ACTIVITY →
In the material below, find every line containing the string "reset" and return it.

RECORDS SUPPLIED →
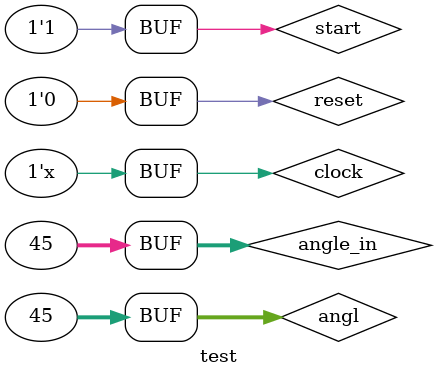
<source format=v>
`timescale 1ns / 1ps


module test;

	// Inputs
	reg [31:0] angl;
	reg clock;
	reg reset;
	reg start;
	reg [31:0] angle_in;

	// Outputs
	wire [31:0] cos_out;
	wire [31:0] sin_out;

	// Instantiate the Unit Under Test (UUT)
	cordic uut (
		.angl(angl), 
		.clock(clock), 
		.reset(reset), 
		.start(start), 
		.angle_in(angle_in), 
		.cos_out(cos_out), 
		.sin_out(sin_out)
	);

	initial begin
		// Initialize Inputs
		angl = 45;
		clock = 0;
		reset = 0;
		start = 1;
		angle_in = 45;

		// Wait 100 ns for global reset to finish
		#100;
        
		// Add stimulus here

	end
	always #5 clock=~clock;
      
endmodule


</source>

...

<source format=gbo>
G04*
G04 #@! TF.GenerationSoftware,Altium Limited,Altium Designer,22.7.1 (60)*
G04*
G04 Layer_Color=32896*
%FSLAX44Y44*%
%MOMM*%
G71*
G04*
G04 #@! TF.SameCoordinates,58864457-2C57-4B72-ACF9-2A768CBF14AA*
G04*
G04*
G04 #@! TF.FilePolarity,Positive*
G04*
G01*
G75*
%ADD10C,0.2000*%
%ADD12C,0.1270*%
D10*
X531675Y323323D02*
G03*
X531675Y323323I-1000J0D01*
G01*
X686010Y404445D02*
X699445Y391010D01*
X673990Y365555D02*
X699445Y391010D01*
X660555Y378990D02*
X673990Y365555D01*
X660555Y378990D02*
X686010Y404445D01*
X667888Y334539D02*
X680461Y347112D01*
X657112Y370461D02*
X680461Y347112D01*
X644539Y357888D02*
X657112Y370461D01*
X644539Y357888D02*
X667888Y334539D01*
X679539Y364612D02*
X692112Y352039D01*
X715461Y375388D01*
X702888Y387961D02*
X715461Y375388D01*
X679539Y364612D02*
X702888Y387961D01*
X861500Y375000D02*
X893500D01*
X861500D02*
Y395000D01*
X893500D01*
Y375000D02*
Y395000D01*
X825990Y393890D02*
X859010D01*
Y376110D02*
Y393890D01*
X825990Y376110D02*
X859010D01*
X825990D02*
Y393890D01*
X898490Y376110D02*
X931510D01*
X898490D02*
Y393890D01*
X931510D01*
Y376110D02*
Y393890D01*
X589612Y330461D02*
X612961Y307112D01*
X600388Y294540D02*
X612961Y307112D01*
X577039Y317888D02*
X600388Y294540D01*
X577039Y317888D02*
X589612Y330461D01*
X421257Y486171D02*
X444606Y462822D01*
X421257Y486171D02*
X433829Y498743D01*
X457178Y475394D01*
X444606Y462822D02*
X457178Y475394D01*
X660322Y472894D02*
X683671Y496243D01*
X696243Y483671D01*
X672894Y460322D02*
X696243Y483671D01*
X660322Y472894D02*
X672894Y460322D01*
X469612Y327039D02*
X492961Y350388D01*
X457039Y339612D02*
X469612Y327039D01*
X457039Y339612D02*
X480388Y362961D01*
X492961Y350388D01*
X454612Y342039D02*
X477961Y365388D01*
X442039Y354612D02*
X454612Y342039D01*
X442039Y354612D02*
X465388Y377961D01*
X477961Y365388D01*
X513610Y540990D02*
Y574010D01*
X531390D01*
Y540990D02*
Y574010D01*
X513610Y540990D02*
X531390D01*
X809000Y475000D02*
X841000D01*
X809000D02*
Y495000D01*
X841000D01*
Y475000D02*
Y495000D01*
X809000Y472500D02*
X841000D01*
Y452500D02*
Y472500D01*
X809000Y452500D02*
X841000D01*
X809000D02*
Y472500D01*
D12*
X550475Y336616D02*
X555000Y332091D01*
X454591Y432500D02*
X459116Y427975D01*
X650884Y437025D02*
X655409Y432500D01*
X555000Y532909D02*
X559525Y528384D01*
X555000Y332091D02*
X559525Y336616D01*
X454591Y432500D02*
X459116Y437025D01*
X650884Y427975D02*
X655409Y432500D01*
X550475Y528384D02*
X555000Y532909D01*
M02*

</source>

YOUR SOLUTION →
	reg reset;
		.reset(reset), 
		reset = 0;
		// Wait 100 ns for global reset to finish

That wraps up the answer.